Required work — Put every line of the listing below into a JSON list of strings, with one string per line and any blank lines omitted.

Raw records —
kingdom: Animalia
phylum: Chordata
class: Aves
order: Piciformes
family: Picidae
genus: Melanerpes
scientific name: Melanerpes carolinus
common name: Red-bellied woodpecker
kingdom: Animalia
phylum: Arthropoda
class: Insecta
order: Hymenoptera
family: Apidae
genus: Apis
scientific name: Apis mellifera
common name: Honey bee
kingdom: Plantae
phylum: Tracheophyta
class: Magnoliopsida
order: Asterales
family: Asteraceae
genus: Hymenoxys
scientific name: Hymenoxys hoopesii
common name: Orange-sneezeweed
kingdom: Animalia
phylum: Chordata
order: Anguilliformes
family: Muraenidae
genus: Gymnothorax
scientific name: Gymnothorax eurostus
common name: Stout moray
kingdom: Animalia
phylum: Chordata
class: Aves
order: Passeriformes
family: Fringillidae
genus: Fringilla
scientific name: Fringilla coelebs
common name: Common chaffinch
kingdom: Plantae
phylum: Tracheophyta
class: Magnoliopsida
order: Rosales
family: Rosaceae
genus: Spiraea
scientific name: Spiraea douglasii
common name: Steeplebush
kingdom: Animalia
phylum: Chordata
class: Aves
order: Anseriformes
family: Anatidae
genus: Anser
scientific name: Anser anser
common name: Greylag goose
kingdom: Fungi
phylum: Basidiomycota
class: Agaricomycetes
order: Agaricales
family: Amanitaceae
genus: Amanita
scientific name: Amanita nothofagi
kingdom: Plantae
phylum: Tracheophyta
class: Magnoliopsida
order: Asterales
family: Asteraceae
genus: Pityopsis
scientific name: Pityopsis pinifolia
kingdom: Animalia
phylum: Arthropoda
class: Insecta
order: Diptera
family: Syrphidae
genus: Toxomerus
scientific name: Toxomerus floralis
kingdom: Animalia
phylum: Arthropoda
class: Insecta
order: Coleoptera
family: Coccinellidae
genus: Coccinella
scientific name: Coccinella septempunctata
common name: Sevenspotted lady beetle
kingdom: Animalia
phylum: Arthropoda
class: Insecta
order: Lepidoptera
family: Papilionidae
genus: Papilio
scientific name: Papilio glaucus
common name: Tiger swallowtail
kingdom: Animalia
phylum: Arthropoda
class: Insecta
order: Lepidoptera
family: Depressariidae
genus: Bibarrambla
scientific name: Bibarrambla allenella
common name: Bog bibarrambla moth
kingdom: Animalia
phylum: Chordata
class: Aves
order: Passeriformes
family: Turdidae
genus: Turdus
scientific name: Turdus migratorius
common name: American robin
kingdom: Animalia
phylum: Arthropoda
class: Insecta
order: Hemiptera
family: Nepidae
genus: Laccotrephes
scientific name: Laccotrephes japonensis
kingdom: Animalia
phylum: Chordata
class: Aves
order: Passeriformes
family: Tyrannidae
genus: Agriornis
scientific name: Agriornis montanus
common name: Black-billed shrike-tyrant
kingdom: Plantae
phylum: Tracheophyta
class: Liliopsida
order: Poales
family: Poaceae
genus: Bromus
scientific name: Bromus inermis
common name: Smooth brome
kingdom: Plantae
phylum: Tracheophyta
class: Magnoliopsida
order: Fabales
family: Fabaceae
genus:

Task answer —
[
  "kingdom: Animalia",
  "phylum: Chordata",
  "class: Aves",
  "order: Piciformes",
  "family: Picidae",
  "genus: Melanerpes",
  "scientific name: Melanerpes carolinus",
  "common name: Red-bellied woodpecker",
  "kingdom: Animalia",
  "phylum: Arthropoda",
  "class: Insecta",
  "order: Hymenoptera",
  "family: Apidae",
  "genus: Apis",
  "scientific name: Apis mellifera",
  "common name: Honey bee",
  "kingdom: Plantae",
  "phylum: Tracheophyta",
  "class: Magnoliopsida",
  "order: Asterales",
  "family: Asteraceae",
  "genus: Hymenoxys",
  "scientific name: Hymenoxys hoopesii",
  "common name: Orange-sneezeweed",
  "kingdom: Animalia",
  "phylum: Chordata",
  "order: Anguilliformes",
  "family: Muraenidae",
  "genus: Gymnothorax",
  "scientific name: Gymnothorax eurostus",
  "common name: Stout moray",
  "kingdom: Animalia",
  "phylum: Chordata",
  "class: Aves",
  "order: Passeriformes",
  "family: Fringillidae",
  "genus: Fringilla",
  "scientific name: Fringilla coelebs",
  "common name: Common chaffinch",
  "kingdom: Plantae",
  "phylum: Tracheophyta",
  "class: Magnoliopsida",
  "order: Rosales",
  "family: Rosaceae",
  "genus: Spiraea",
  "scientific name: Spiraea douglasii",
  "common name: Steeplebush",
  "kingdom: Animalia",
  "phylum: Chordata",
  "class: Aves",
  "order: Anseriformes",
  "family: Anatidae",
  "genus: Anser",
  "scientific name: Anser anser",
  "common name: Greylag goose",
  "kingdom: Fungi",
  "phylum: Basidiomycota",
  "class: Agaricomycetes",
  "order: Agaricales",
  "family: Amanitaceae",
  "genus: Amanita",
  "scientific name: Amanita nothofagi",
  "kingdom: Plantae",
  "phylum: Tracheophyta",
  "class: Magnoliopsida",
  "order: Asterales",
  "family: Asteraceae",
  "genus: Pityopsis",
  "scientific name: Pityopsis pinifolia",
  "kingdom: Animalia",
  "phylum: Arthropoda",
  "class: Insecta",
  "order: Diptera",
  "family: Syrphidae",
  "genus: Toxomerus",
  "scientific name: Toxomerus floralis",
  "kingdom: Animalia",
  "phylum: Arthropoda",
  "class: Insecta",
  "order: Coleoptera",
  "family: Coccinellidae",
  "genus: Coccinella",
  "scientific name: Coccinella septempunctata",
  "common name: Sevenspotted lady beetle",
  "kingdom: Animalia",
  "phylum: Arthropoda",
  "class: Insecta",
  "order: Lepidoptera",
  "family: Papilionidae",
  "genus: Papilio",
  "scientific name: Papilio glaucus",
  "common name: Tiger swallowtail",
  "kingdom: Animalia",
  "phylum: Arthropoda",
  "class: Insecta",
  "order: Lepidoptera",
  "family: Depressariidae",
  "genus: Bibarrambla",
  "scientific name: Bibarrambla allenella",
  "common name: Bog bibarrambla moth",
  "kingdom: Animalia",
  "phylum: Chordata",
  "class: Aves",
  "order: Passeriformes",
  "family: Turdidae",
  "genus: Turdus",
  "scientific name: Turdus migratorius",
  "common name: American robin",
  "kingdom: Animalia",
  "phylum: Arthropoda",
  "class: Insecta",
  "order: Hemiptera",
  "family: Nepidae",
  "genus: Laccotrephes",
  "scientific name: Laccotrephes japonensis",
  "kingdom: Animalia",
  "phylum: Chordata",
  "class: Aves",
  "order: Passeriformes",
  "family: Tyrannidae",
  "genus: Agriornis",
  "scientific name: Agriornis montanus",
  "common name: Black-billed shrike-tyrant",
  "kingdom: Plantae",
  "phylum: Tracheophyta",
  "class: Liliopsida",
  "order: Poales",
  "family: Poaceae",
  "genus: Bromus",
  "scientific name: Bromus inermis",
  "common name: Smooth brome",
  "kingdom: Plantae",
  "phylum: Tracheophyta",
  "class: Magnoliopsida",
  "order: Fabales",
  "family: Fabaceae",
  "genus:"
]